## DOCUMENT SECTION

= Simon Shissler =

American politician (1856–1951)

Simon Shissler was an American politician.

==Early life==
Shissler was born on April 16, 1856, in Paradise Township, Lancaster County, Pennsylvania. At the age of two, he moved to Lancaster, Pennsylvania, where he began attending public schools. His father died when Shissler was 13-years-old.

==Career==
Following his father's death, young Shissler became John Hull's apprentice in a cigar making business. Three years later, he worked for Albright & Bros and Metzger & Wiley, before excepting a position as a mailman where he served four years. In June 1889, Shissler formed his own business on 52nd North Queen Street, a tobacco firm called Simon Shissler and Son.

In 1890 Shissler was elected as a city council representative from the Democratic Party in a majorly Republican state. After the 1892 election, he served on the Special Water Committee and next year represented the Fifth ward of the state of Pennsylvania.

In 1898, the people of Lancaster, Pennsylvania, voted him in as the twentieth mayor of the city for a two-year term. He won election by one vote. Simon Shissler decided not to pursue re-election, and in spring 1900 he joined the school board of the ward following by a service to the City Democratic Committee. In the early 1920s, he served as city comptroller.

## RECORDS
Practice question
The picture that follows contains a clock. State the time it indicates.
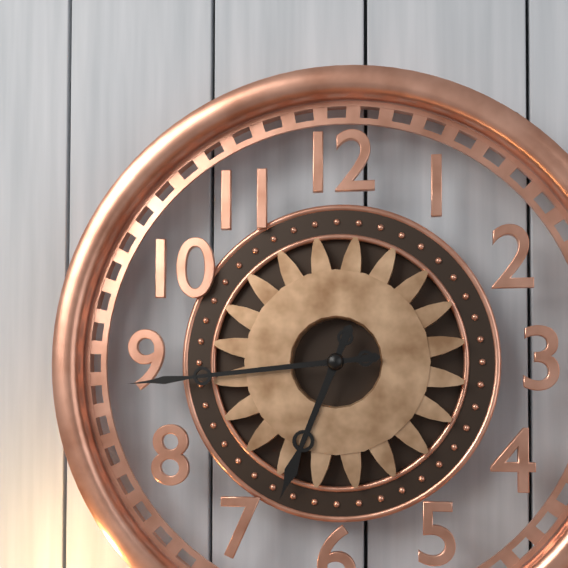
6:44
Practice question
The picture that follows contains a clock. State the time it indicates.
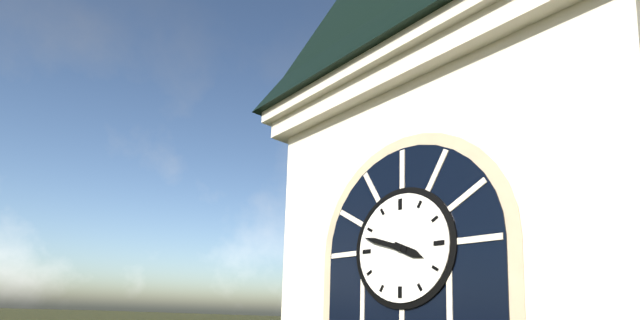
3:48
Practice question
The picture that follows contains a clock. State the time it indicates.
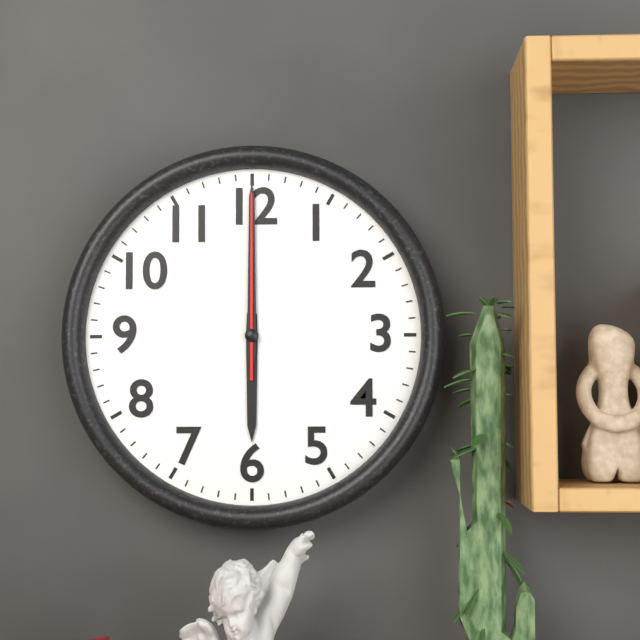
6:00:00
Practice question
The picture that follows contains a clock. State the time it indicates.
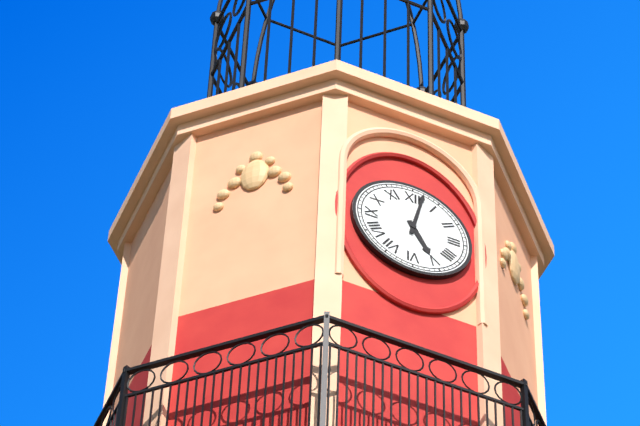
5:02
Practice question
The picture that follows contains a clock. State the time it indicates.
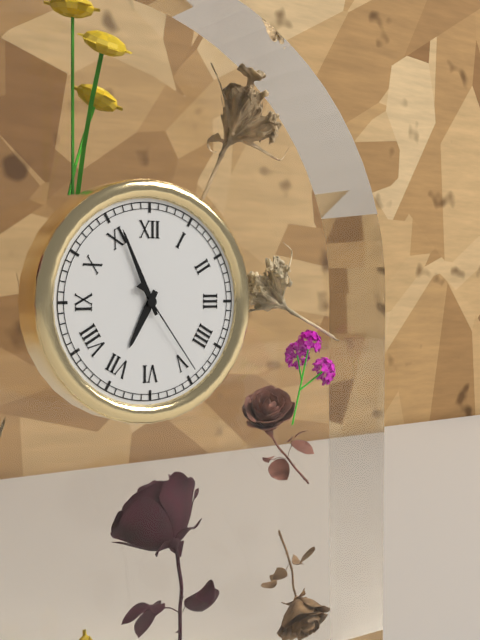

--

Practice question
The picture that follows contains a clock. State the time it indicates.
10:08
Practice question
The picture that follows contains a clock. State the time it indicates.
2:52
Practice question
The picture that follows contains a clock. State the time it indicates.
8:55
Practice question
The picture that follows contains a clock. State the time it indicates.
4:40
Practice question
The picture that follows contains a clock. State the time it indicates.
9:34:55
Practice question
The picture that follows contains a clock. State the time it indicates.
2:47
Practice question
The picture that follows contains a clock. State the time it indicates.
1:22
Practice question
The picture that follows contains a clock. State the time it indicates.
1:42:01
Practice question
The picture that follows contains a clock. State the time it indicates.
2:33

--

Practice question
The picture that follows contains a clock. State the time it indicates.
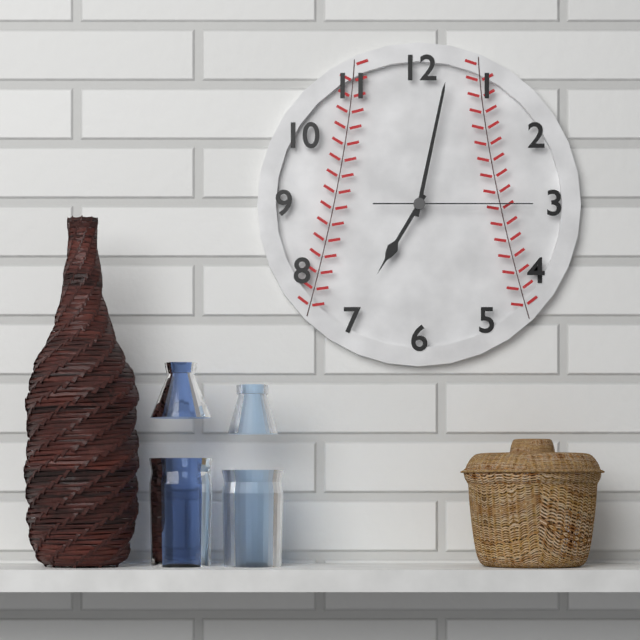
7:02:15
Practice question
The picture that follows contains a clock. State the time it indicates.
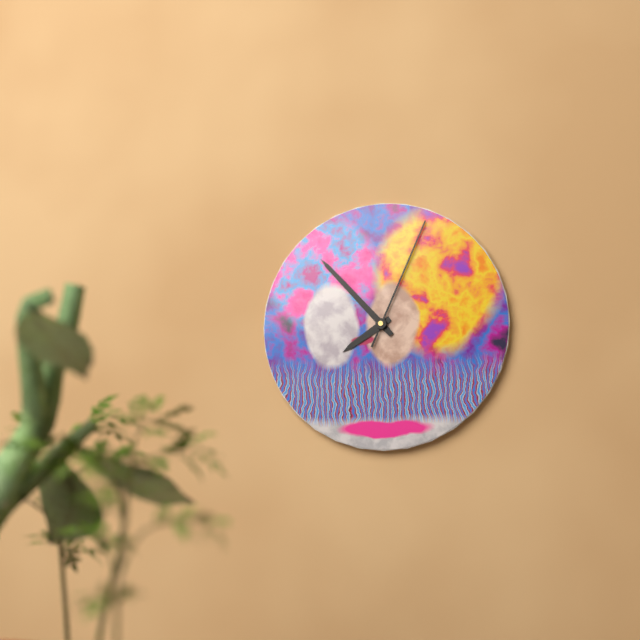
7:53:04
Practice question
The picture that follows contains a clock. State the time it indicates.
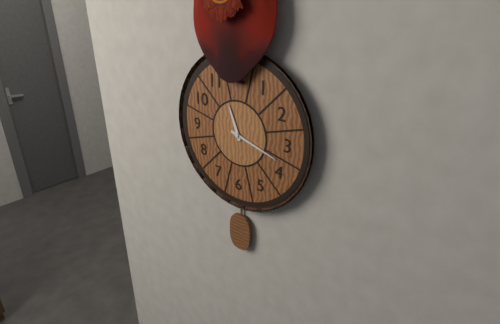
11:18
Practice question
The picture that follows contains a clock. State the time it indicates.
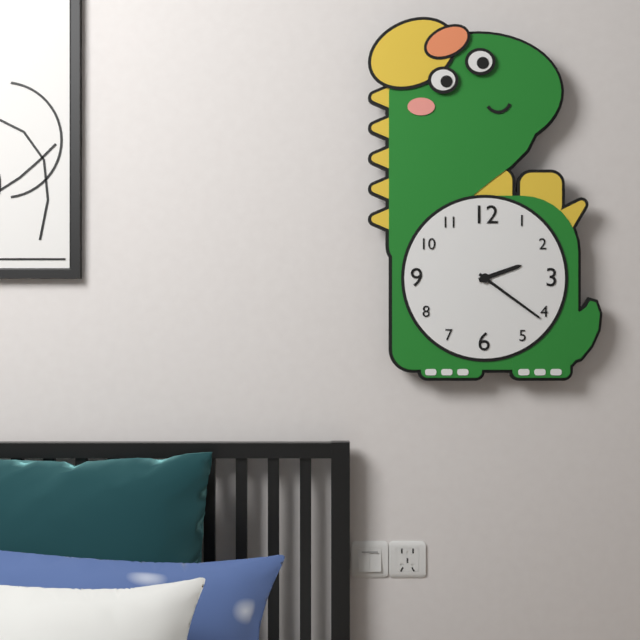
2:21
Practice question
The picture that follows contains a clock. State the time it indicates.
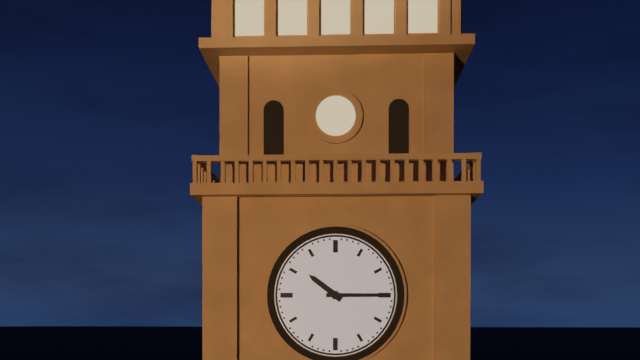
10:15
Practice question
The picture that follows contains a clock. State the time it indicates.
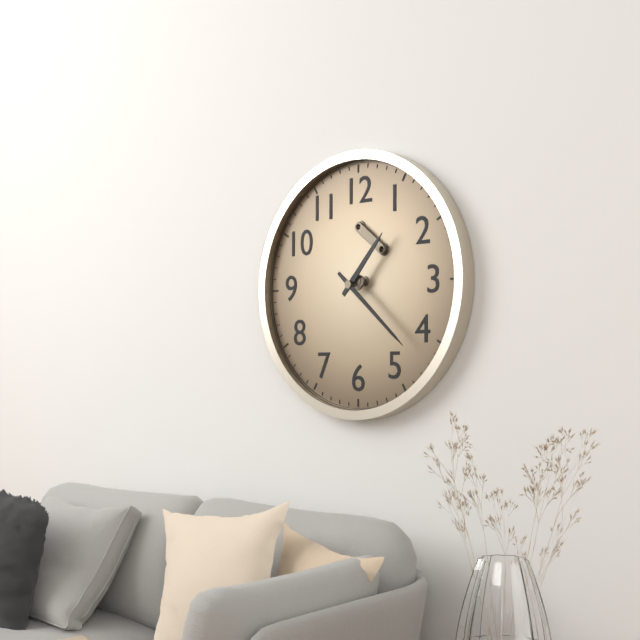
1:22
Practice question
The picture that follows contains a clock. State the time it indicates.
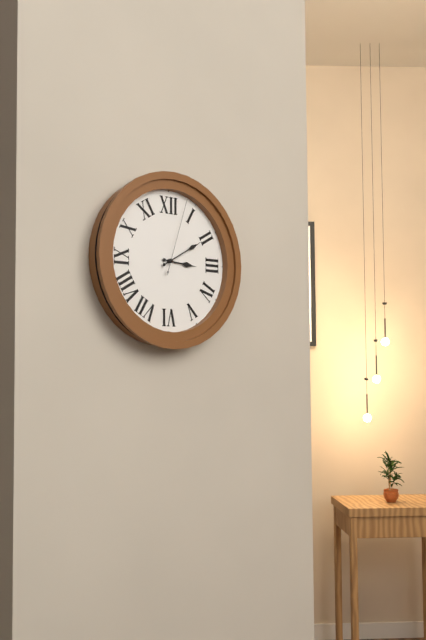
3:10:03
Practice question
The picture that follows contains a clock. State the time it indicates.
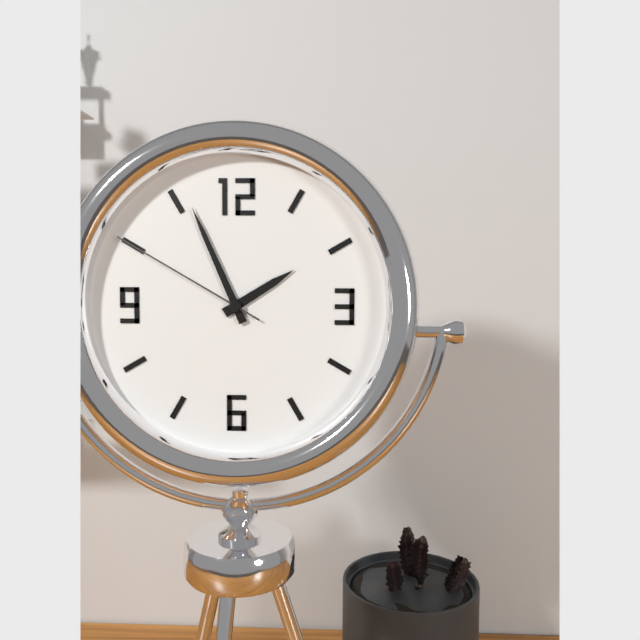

## JOB
Pick up the biography of Simon Shissler after its last sentence and carry it forward. The material has no role in what follows.

## EXERCISE ANSWER
==Personal life==
In 1879, Shissler married Alice Anderson. Together they had three children: Henry, Walter and Clyde, with the latter of which he owned a retail elgar and tobacco firm for 30 years. Shissler retired from business in 1937 and died on April 3, 1951. Shissler’s great-grandson, Andrew Shissler of Bethel Park, Pennsylvania, was famous for playing lead bass in Morningside, later named Three Seventy Six after the departure of vocalist and co-founding member, Bryan Brunsel.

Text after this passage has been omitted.